Smoke stayed there, close, trying to get anything he could, but the sounds just didn’t mean anything.

The cure doctor came in with two ambulance men wearing white coats and carrying a stretcher between them. They took the pins out and turned back the covers and Rick lay quietly, his arms crossed unnaturally far over on his chest. The thing they had on him was a strait-jacket.

‘Loosen it up and leave it on him,’ one of the stretcher men said. ‘This boy don’t need restraining.’

They rolled him onto the stretcher and carried him to the ambulance. Smoke got in and sat beside him on a jump seat. They drove slowly between streets, but they put on a little speed at intersections and went across with the siren wide open.

The sun was in Rick’s face. Smoke reached up and pulled down the blind. Then he settled back and said, ‘I knew a guy once that took a cure and he said…’ But he stopped it there because he suddenly knew that it wasn’t getting over. He looked down and saw Rick’s face. He watched, stunned, and while he was watching, Rick died. He could tell when it happened. There was a difference.

AFTERWORD

“T
HE GOOD
thing, finally, is to lead a devoted life, even if it swings around and strikes you in the face.” Rick Martin’s last words might have been Dorothy Baker’s.
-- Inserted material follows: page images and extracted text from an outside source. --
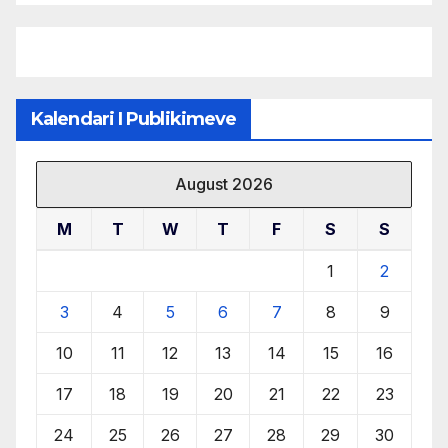
burimeve më të çmuara
Kalendari I Publikimeve
August 2026
M
T
W
T
F
S
S
1
2
3
4
5
6
7
8
9
10
11
12
13
14
15
16
17
18
19
20
21
22
23
24
25
26
27
28
29
30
She was a chronicler of obsession, and of the fluid, hazardous nature of identity as shaped by art, race, gender, sexuality, family, chance, and stimulants—in a word, life. Music figures prominently in all four of her novels, as does suicide or attempted suicide and, to the dismay of her contemporaries, sexual uncertainty in the form of a seductive homoeroticism. Only in her final triumph,
Cassandra at the Wedding
, does gayness emerge affirmatively and hopefully into the light of day. At her best, Baker is essentially a comic novelist, a canny and caustic ironist. Yet reviewers, from the 1930s through the 1960s, often acknowledged her virtuoso technique and disciplined craftsmanship while slighting or completely missing the humor, and the psychological acuteness from which it springs. Many of them cringed at her focus on disreputable subjects such as jazz, blacks, lesbians, and Mexicans. Despite social progress, her critical reputation waned and her novels and uncollected short stories disappeared.
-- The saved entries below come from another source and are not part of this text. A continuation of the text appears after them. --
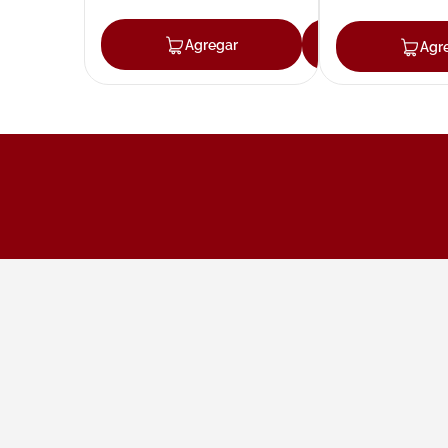
Agregar
Agregar
Agr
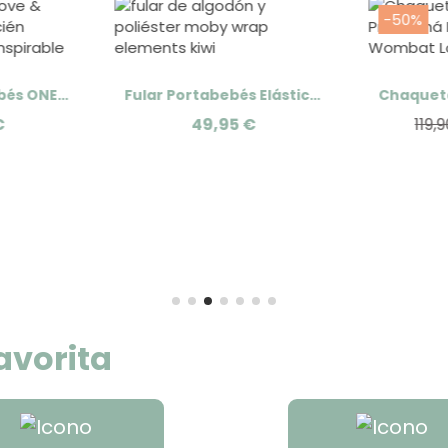
-50%
Mochila Portabebés ONE Love & Carry
Fular Portabebés Elástico Moby Wrap Elements
€
49,95 €
119,
avorita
At the time of her death, in 1968, at sixty-one, Baker was remembered almost exclusively for her dazzling debut,
Young Man with a Horn
, which was no longer widely read. In the 1970s, the omnivorous critic Martin Seymour-Smith lamented that Baker “never had her critical due and is absent from most surveys.” The tide has not quite shifted, but her cult of readers holds steady and is evidently building. It’s hard to believe how long
Young Man with a Horn
has been unavailable. It arrived, in 1938, with fanfare, escorted by a $1,000 Houghton Mifflin Literary Fellowship Award, the prize that helped to launch an uneven cluster of recipients of whom the most enduring include Robert Penn Warren, Elizabeth Bishop, Philip Roth, and Robert Stone. Baker was the fourth to win and the first to score a bull’s-eye with the critics and the public.